64 bytes from 192.168.252.236: icmp_seq=1 ttl=64 time=0.296 ms
64 bytes from 192.168.252.236: icmp_seq=2 ttl=64 time=0.200 ms
64 bytes from 192.168.252.236: icmp_seq=3 ttl=64 time=0.423 ms
^C
--- 192.168.252.236 ping statistics ---
3 packets transmitted, 3 received, 0% packet loss, time 2032ms
rtt min/avg/max/mdev = 0.200/0.306/0.423/0.091 ms
Just to reiterate the obvious --> if this...
...is correct then all systems using an IP address in the same IP-network should be able to reach it other. So my profane suspicion is that this is not the case.
Right? That's why I don't understand this. It simply should not happen.

Did you copy some configuration onto the new PBS? My usual pitfall is to forget to readjust all configuration to fit to the new system? All hostname occurrences, all IP addresses?

The PBS has remained the same.
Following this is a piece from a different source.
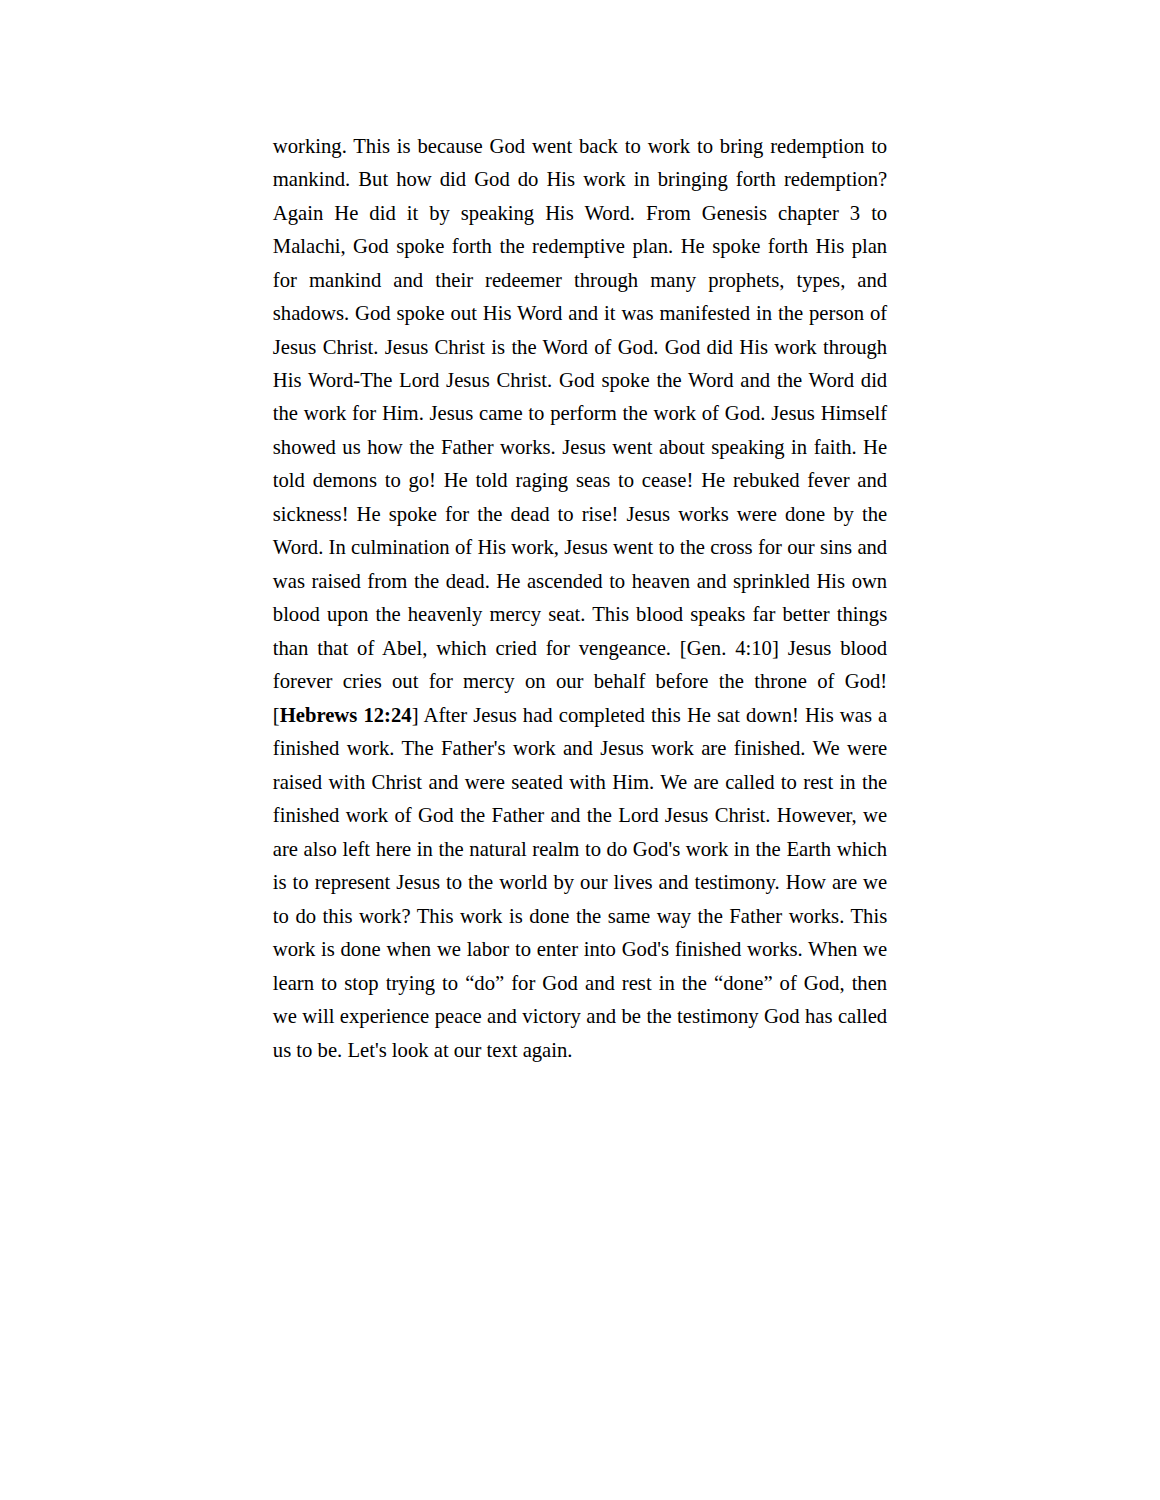working. This is because God went back to work to bring redemption to mankind. But how did God do His work in bringing forth redemption? Again He did it by speaking His Word. From Genesis chapter 3 to Malachi, God spoke forth the redemptive plan. He spoke forth His plan for mankind and their redeemer through many prophets, types, and shadows. God spoke out His Word and it was manifested in the person of Jesus Christ. Jesus Christ is the Word of God. God did His work through His Word-The Lord Jesus Christ. God spoke the Word and the Word did the work for Him. Jesus came to perform the work of God. Jesus Himself showed us how the Father works. Jesus went about speaking in faith. He told demons to go! He told raging seas to cease! He rebuked fever and sickness! He spoke for the dead to rise! Jesus works were done by the Word. In culmination of His work, Jesus went to the cross for our sins and was raised from the dead. He ascended to heaven and sprinkled His own blood upon the heavenly mercy seat. This blood speaks far better things than that of Abel, which cried for vengeance. [Gen. 4:10] Jesus blood forever cries out for mercy on our behalf before the throne of God! [Hebrews 12:24] After Jesus had completed this He sat down! His was a finished work. The Father's work and Jesus work are finished. We were raised with Christ and were seated with Him. We are called to rest in the finished work of God the Father and the Lord Jesus Christ. However, we are also left here in the natural realm to do God's work in the Earth which is to represent Jesus to the world by our lives and testimony. How are we to do this work? This work is done the same way the Father works. This work is done when we labor to enter into God's finished works. When we learn to stop trying to “do” for God and rest in the “done” of God, then we will experience peace and victory and be the testimony God has called us to be. Let's look at our text again.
I replaced one of the PVE nodes. And apart from the config files that are automatically replicated between the nodes, I have not copied over any config. Particularly the network config I have done manually.

And as far as I can see no VLANs involved, right?
That's right, no vlans. (I have added that info now to my OP above as well).